Tuesday, March 31, 2015

UFC's Lawsuit Against New York Dismissed


The federal lawsuit filed by Zuffa LLC against the State Attorney General, a suit that was meant to strike down the statute that kept MMA competitions out of New York, was dismissed today by presiding Judge Kimba Wood on the grounds that Zuffa lacked sufficient standing for the suit.

The legal tenet of "standing" centers around the idea that a plaintiff bringing a suit must somehow be aggrieved by the law in question. In this instance, because the UFC never had a show shut down by the State and no such shutdown was imminent, Judge Wood ruled that that necessary element did not exist.

Once seen as the greatest hope MMA supporters had of getting sanctioned fights into state - where such events had been banned since 1997 via the "Combative Sports Law" - the suit was initially a challenge on First Amendment grounds, with the notion put forth that professional MMA events had a "message" and were therefore a form of protected speech. Over time, and over the course of motions by the Attorney General's Office and rulings by Judge Wood, the focus of the challenge changed to one that argued that the law, as it had been applied through the years, was too vague - which is another violation of the Constitution. Evidence had been gathered in that regard, and Motions to Dismiss utilizing that gathered evidence were filed by both sides in late August of 2014. Today's ruling by Judge Wood was the result of the State's motion.

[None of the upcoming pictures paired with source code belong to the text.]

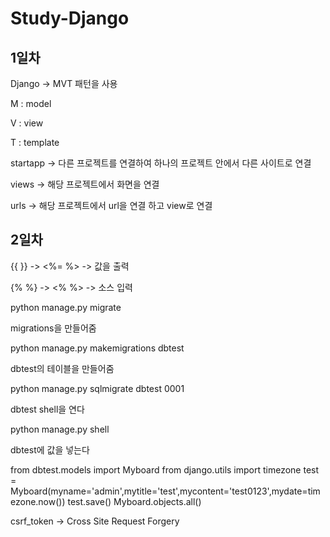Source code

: # Study-Django

## 1일차

Django -> MVT 패턴을 사용

M : model

V : view

T : template

startapp -> 다른 프로젝트를 연결하여 하나의 프로젝트 안에서 다른 사이트로 연결

views -> 해당 프로젝트에서 화면을 연결

urls -> 해당 프로젝트에서 url을 연결 하고 view로 연결

## 2일차

{{ }} -> <%= %> -> 값을 출력

{% %} -> <% %> -> 소스 입력

python manage.py migrate

migrations을 만들어줌

python manage.py makemigrations dbtest

dbtest의 테이블을 만들어줌

python manage.py sqlmigrate dbtest 0001

dbtest shell을 연다

python manage.py shell

dbtest에 값을 넣는다

from dbtest.models import Myboard
from django.utils import timezone
test = Myboard(myname='admin',mytitle='test',mycontent='test0123',mydate=timezone.now())
test.save()
Myboard.objects.all()


csrf_token -> Cross Site Request Forgery
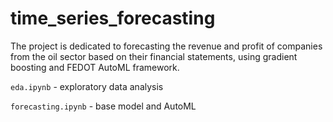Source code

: # time_series_forecasting
The project is dedicated to forecasting the revenue and profit of companies from the oil sector based on their financial statements, using gradient boosting and FEDOT AutoML framework.

`eda.ipynb` - exploratory data analysis

`forecasting.ipynb` - base model and AutoML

Some key quotes from Judge Wood's ruling include:
  • "...[T]he record contains no evidence that any of the stipulating Plaintiffs — Gina Carano, Frankie Edgar, Matt Hammill, Danielle Hobeika, Beth Hurrle, Donna Hurle, Jon Jones, Steve Kardian, Joseph Lozito, Erik Owings, Chris Reitz, Jennifer Santiago, and Brian Stann — has suffered an injury in fact caused by Defendants and redressable by the Court."
  • "The question, however, is not whether Plaintiffs are, in some general sense, part of the population that the Ban 'regulates'; it is whether Plaintiffs have suffered an injury from the actual or imminent application of the Ban to their specific involvement with sanctioned professional MMA, professional MMA held on tribal land, or amateur MMA."
  • "To establish an imminent threat of prosecution, the non-stipulating Plaintiffs must submit evidence of their concrete plans to organize and promote the three types of MMA performances listed above, and must demonstrate that enforcement of the Ban against those plans is certainly impending, or at least a substantial risk... The non-stipulating Plaintiffs have failed to make that showing for any of their remaining as-applied vagueness claims."
  • "Before this suit was filed, Zuffa appears to have inquired only about sanctioned professional MMA in the abstract, and not about a particular event. [The New York State Athletic Commission's] statement that such generalized conduct would be illegal, without some additional targeting of Zuffa in particular, would not constitute an imminent threat of prosecution."
While today's dismissal is certainly not an outcome Zuffa wanted, it may not mean the end of the case. In her ruling, Judge Wood made clear that any events supporting the vagueness claim that had occurred after the suit was filed (for example, the State flip-flopping in court on whether third-party sanctioning is allowed) could not be considered; they could, however, be considered in a new action. Judge Wood also suggested that a suit could be filed in state court.

The outcome of this lawsuit has little bearing on the legislative fight presently underway in Albany. In fact, one aspect of the lawsuit has without question helped the cause: In a filing early on, the State Attorney General admitted that the Combative Sports Law does not ban amateur MMA events. The subsequent proliferation of such events - none of which are sanctioned by the State - has helped shaped Zuffa's lobbying message, with the argument being that the ban needs to be lifted so the athletic commission can make amateur events safer.